O Ano Novo é tempo bom para pensar o tempo.
A ideia de dividir o ano em meses, semanas e dias usando como medida o tempo da translação da Terra em volta do Sol nasceu na África: os astrónomos egípcios calcularam o ano solar há mais de seis mil anos. Dividiam o ano em 12 meses de 30 dias (agrupados em três quadrimestres relacionados com o ciclo agrícola – as cheias, as sementeiras e as colheitas) e juntaram um décimo terceiro mês de cinco dias para acertar as contas do ano solar. Chamavam-lhe Epagomene e marcava o início do ano, uma espécie de celebração prolongada do Ano Novo dedicada aos deuses. A semana tinha dez dias. Hoje, a Etiópia e a Eritreia ainda seguem este calendário de 12 meses mais um e na Etiópia chamam Pagomê ao mês de cinco (ou seis dias em ano bissexto) que colocam no fim do ano.
Chamamos gregoriano ao calendário que nos governa desde Outubro de 1582, porque foi o Papa Gregório XIII que pediu aos astrónomos que corrigissem as imprecisões do calendário juliano (do imperador romano Júlio César) por causa da data da Páscoa: o calendário civil já andava dez dias atrasado em relação ao calendário solar.
O arco que a Terra descreve à volta do Sol não é a única maneira de medir o tempo. Há um calendário mais simples de ler: a Lua.

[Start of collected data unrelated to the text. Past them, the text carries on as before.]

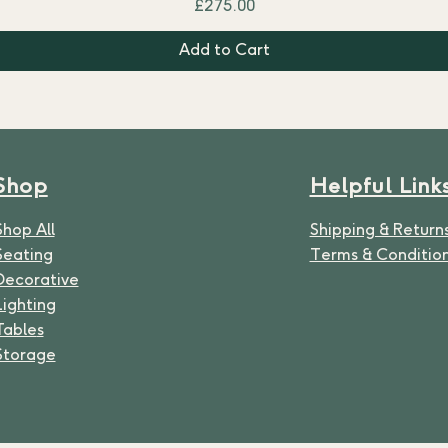
Price
£275.00
Add to Cart
Shop
Helpful Link
Shop All
Shipping & Return
Seating
Terms & Conditio
Decorative
Lighting
Table
s
Storage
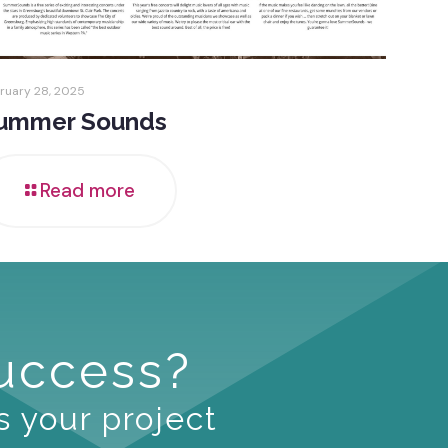
ruary 28, 2025
ummer Sounds
Read more
Success?
s your project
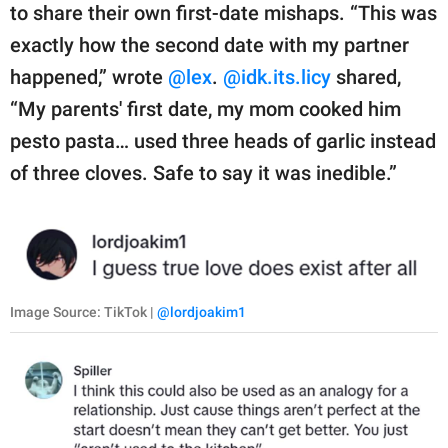
to share their own first-date mishaps. “This was
exactly how the second date with my partner
happened,” wrote
@lex
.
@idk.its.licy
shared,
“My parents' first date, my mom cooked him
pesto pasta… used three heads of garlic instead
of three cloves. Safe to say it was inedible.”
Image Source: TikTok |
@lordjoakim1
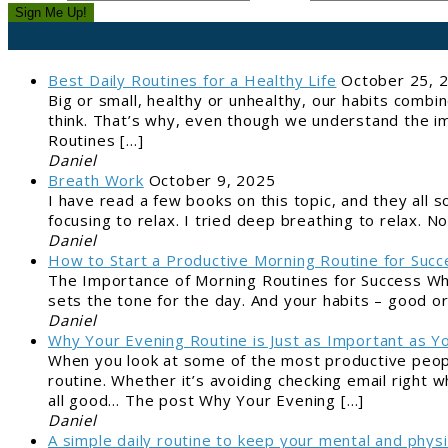
Sign Me Up!
Best Daily Routines for a Healthy Life
October 25, 
Big or small, healthy or unhealthy, our habits combi
think. That’s why, even though we understand the im
Routines […]
Daniel
Breath Work
October 9, 2025
I have read a few books on this topic, and they all so
focusing to relax. I tried deep breathing to relax.
Daniel
How to Start a Productive Morning Routine for Succ
The Importance of Morning Routines for Success Why
sets the tone for the day. And your habits – good o
Daniel
Why Your Evening Routine is Just as Important as Y
When you look at some of the most productive peopl
routine. Whether it’s avoiding checking email right 
all good… The post Why Your Evening […]
Daniel
A simple daily routine to keep your mental and physi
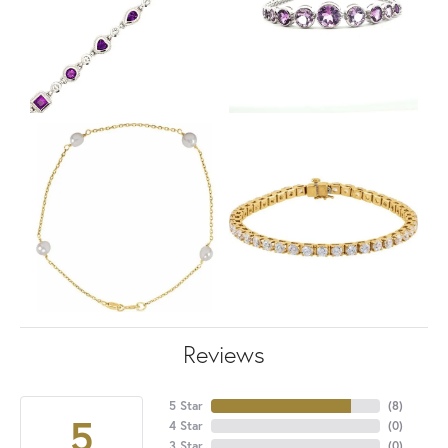
Reviews
5 Star
(
8
)
5
4 Star
(
0
)
3 Star
(
0
)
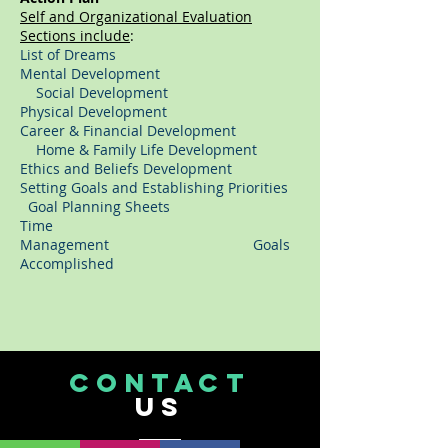
Self and Organizational Evaluation
Sections include
:
List of Dreams
Mental Development
Social Development
Physical Development
Career & Financial Development
Home & Family Life Development
Ethics and Beliefs Development
Setting Goals and Establishing Priorities
Goal Planning Sheets
Time
Management Goals
Accomplished
CONTACT
US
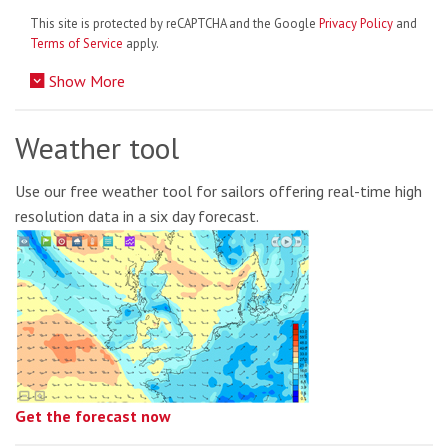
This site is protected by reCAPTCHA and the Google
Privacy Policy
and
Terms of Service
apply.
Show More
Weather tool
Use our free weather tool for sailors offering real-time high
resolution data in a six day forecast.
Get the forecast now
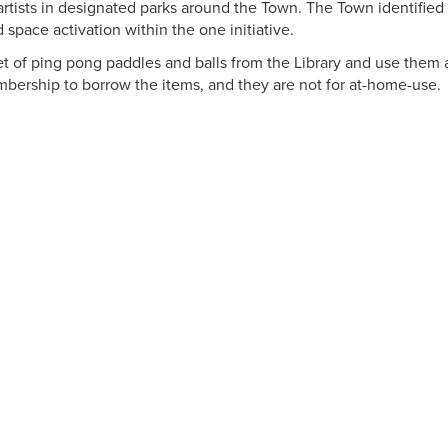
artists in designated parks around the Town. The Town identified
 space activation within the one initiative.
t of ping pong paddles and balls from the Library and use them a
bership to borrow the items, and they are not for at-home-use.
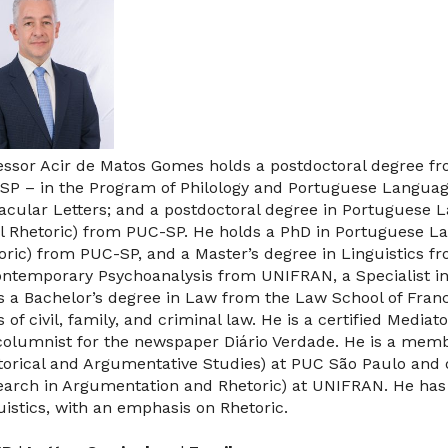
essor Acir de Matos Gomes holds a postdoctoral degree fro
SP – in the Program of Philology and Portuguese Languag
acular Letters; and a postdoctoral degree in Portuguese 
l Rhetoric) from PUC-SP. He holds a PhD in Portuguese L
oric) from PUC-SP, and a Master’s degree in Linguistics fr
ontemporary Psychoanalysis from UNIFRAN, a Specialist i
s a Bachelor’s degree in Law from the Law School of Franca
s of civil, family, and criminal law. He is a certified Med
 columnist for the newspaper Diário Verdade. He is a mem
torical and Argumentative Studies) at PUC São Paulo and
earch in Argumentation and Rhetoric) at UNIFRAN. He has e
uistics, with an emphasis on Rhetoric.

Um mês lunar é o ciclo que vai de lua nova a lua nova. Cada ciclo dura em média 29,5 dias. O ano lunar, composto de 12 ciclos, corresponde a 354 ou 355 dias. É o calendário seguido pelos muçulmanos e muitos povos – como os Gujis do Sul da Etiópia, com quem vivi, porque toda a gente sabe ler as fases da Lua.

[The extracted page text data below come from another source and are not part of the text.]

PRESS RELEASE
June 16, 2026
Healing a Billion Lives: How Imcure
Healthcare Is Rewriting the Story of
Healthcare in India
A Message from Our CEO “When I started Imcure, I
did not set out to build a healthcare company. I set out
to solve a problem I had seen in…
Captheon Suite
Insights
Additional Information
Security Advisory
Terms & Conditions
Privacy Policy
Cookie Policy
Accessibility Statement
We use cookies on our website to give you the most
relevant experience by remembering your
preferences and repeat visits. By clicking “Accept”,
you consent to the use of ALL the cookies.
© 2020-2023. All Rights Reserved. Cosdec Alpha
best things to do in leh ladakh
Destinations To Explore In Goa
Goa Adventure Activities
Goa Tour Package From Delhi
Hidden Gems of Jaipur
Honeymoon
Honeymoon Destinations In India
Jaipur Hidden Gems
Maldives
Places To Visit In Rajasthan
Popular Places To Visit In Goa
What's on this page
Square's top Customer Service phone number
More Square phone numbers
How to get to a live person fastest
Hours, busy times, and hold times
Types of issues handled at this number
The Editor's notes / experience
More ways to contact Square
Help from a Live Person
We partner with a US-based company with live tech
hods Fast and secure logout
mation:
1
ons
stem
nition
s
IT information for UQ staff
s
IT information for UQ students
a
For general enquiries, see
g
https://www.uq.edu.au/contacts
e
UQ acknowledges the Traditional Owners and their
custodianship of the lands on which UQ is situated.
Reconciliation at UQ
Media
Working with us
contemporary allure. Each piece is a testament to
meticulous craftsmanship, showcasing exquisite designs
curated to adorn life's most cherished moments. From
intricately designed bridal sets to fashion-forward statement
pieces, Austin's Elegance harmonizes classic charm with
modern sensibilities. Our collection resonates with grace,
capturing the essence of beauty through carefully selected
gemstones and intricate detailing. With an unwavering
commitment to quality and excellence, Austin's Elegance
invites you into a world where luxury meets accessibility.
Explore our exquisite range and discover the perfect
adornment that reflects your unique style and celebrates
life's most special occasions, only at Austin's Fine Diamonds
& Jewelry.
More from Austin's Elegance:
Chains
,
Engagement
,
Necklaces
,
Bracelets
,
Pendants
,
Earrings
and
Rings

Assim, o tempo pode ser contado de muitas maneiras e entendido de outras tantas. Na Mauritânia, Etiópia, Tanzânia e Uganda dizem que «vós [os ocidentais] tendes relógios, nós temos tempo». De facto, para os Gujis o relógio era uma pulseira com números a mudarem. O que contava o tempo era o Sol e a intensidade da sua luz. Nas manhãs de nevoeiro cerrado, o dia só começava quando havia mais claridade.
O filósofo e clérigo queniano John Mbiti escreveu na obra African religions and philosophy que «na sociedade ocidental ou tecnológica o tempo é um bem que tem de ser utilizado, vendido ou comprado; mas na vida tradicional africana, o tempo tem de ser criado ou produzido. O homem não é um escravo do tempo; em vez disso, ele “faz” todo o tempo que quer». Noutras palavras, enquanto nós, ocidentais, conta(biliza)mos o tempo – e dizemos que não temos tempo para nada –, os Africanos fazem-no e chega para tudo e para todos!

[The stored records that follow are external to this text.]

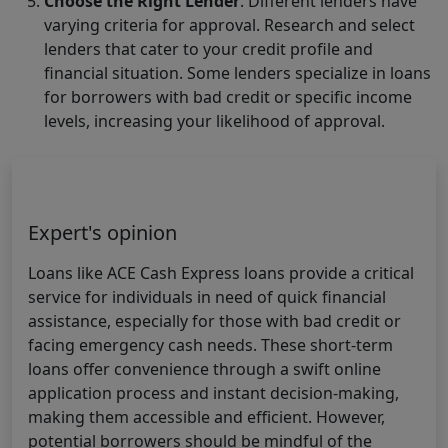
Choose the Right Lender
. Different lenders have
varying criteria for approval. Research and select
lenders that cater to your credit profile and
financial situation. Some lenders specialize in loans
for borrowers with bad credit or specific income
levels, increasing your likelihood of approval.
Expert's opinion
Loans like ACE Cash Express loans provide a critical
service for individuals in need of quick financial
assistance, especially for those with bad credit or
facing emergency cash needs. These short-term
loans offer convenience through a swift online
application process and instant decision-making,
making them accessible and efficient. However,
potential borrowers should be mindful of the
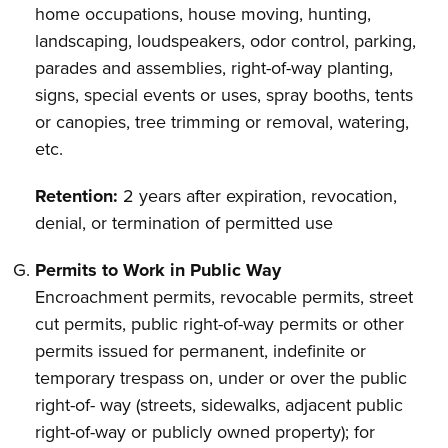
home occupations, house moving, hunting,
landscaping, loudspeakers, odor control, parking,
parades and assemblies, right-of-way planting,
signs, special events or uses, spray booths, tents
or canopies, tree trimming or removal, watering,
etc.
Retention:
2 years after expiration, revocation,
denial, or termination of permitted use
Permits to Work in Public Way
Encroachment permits, revocable permits, street
cut permits, public right-of-way permits or other
permits issued for permanent, indefinite or
temporary trespass on, under or over the public
right-of- way (streets, sidewalks, adjacent public
right-of-way or publicly owned property); for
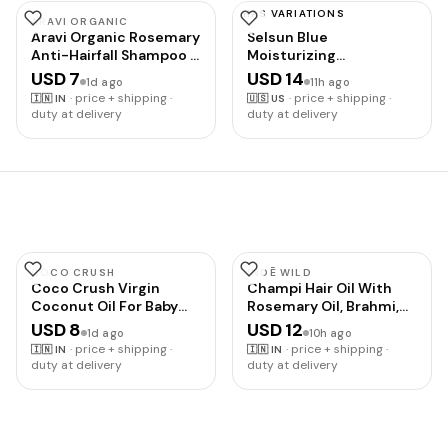
HAS VARIATIONS
ARAVI ORGANIC
SELSUN BLUE
Aravi Organic Rosemary
Selsun Blue
Anti-Hairfall Shampoo |
Moisturizing
Hair Growth & Hairfall
Antidandruff Shampoo,
USD 7
USD 14
1d ago
11h ago
Control | Up to 94%
Maximum Strength
·
price + shipping ·
·
price + shipping ·
🇮🇳
IN
🇺🇸
US
Stronger Hair | Sulphate
Scalp Treatment With
duty at delivery
duty at delivery
Free Shampoo For Men
Selenium Sulfide, 11 fl.
& Women | For Dry &
oz.
Frizzy Hair | All Hair
Types | 200ml
COCO CRUSH
INDĒ WILD
Coco Crush Virgin
Champi Hair Oil With
Coconut Oil For Baby
Rosemary Oil, Brahmi,
Hair & Skin
Amla, Bhringraj |
USD 8
USD 12
1d ago
10h ago
Massage|Cold Pressed
Ayurvedic, Hair Growth,
·
price + shipping ·
·
price + shipping ·
🇮🇳
IN
🇮🇳
IN
& 100%
Controls Dandruff,
duty at delivery
duty at delivery
Natural|Prevents Diaper
Hairfall | Soothing
Rash, Certified Organic
Fragrance | 50ml
(100Ml)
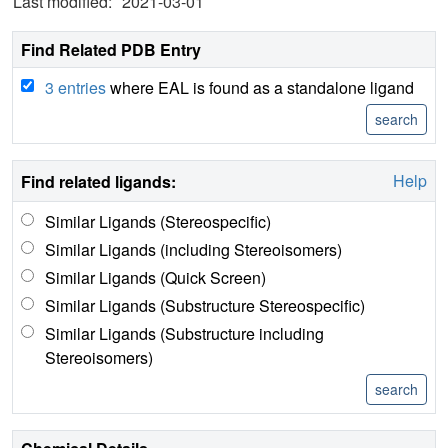
Last modified:
2021-03-01
Find Related PDB Entry
3 entries
where EAL is found as a standalone ligand
Help
Find related ligands:
Similar Ligands (Stereospecific)
Similar Ligands (including Stereoisomers)
Similar Ligands (Quick Screen)
Similar Ligands (Substructure Stereospecific)
Similar Ligands (Substructure including
Stereoisomers)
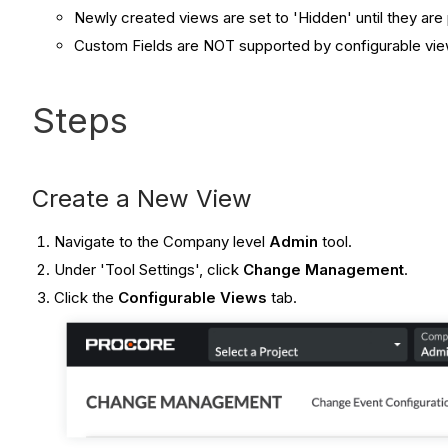
Newly created views are set to 'Hidden' until they ar
Custom Fields are NOT supported by configurable vie
Steps
Create a New View
Navigate to the Company level
Admin
tool.
Under 'Tool Settings', click
Change Management
.
Click the
Configurable Views
tab.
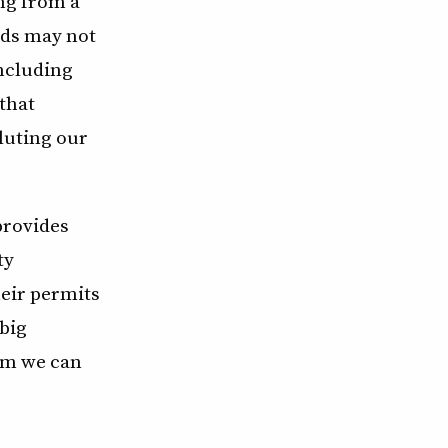
ing from a
rds may not
including
 that
luting our
provides
ty
heir permits
big
lem we can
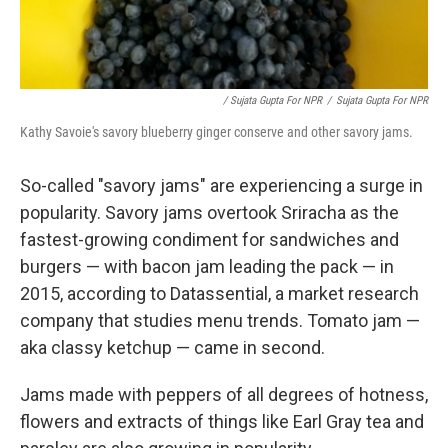
/ Sujata Gupta For NPR
/
Sujata Gupta For NPR
Kathy Savoie's savory blueberry ginger conserve and other savory jams.
So-called "savory jams" are experiencing a surge in
popularity. Savory jams overtook Sriracha as the
fastest-growing condiment for sandwiches and
burgers — with bacon jam leading the pack — in
2015, according to Datassential, a market research
company that studies menu trends. Tomato jam —
aka classy ketchup — came in second.
Jams made with peppers of all degrees of hotness,
flowers and extracts of things like Earl Gray tea and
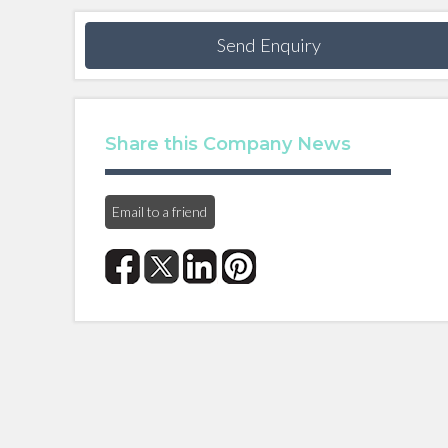
Send Enquiry
Share this Company News
Email to a friend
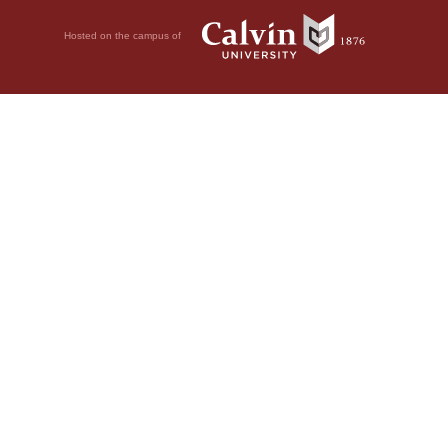
Hosted on the campus of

Confesso que me custou muito voltar a viver a guerra aberta com os ponteiros do relógio depois de oito anos a fazer tempo através das horas marcadas pelo ritmo da vida e das relações interpessoais. Não entendia porque é que as pessoas me vinham ver e diziam: «É só para te cumprimentar, porque não tenho tempo.» Tinham... se o fizéssemos juntos em amena cavaqueira à volta de um cafezinho! A vida não precisa de ser uma corrida contra-relógio. Como diz o Livro, «para tudo há um momento e um tempo para cada coisa que se deseja debaixo do céu» (Eclesiastes 3, 1). Votos de um Ano Novo cheio de tempo para ser feliz!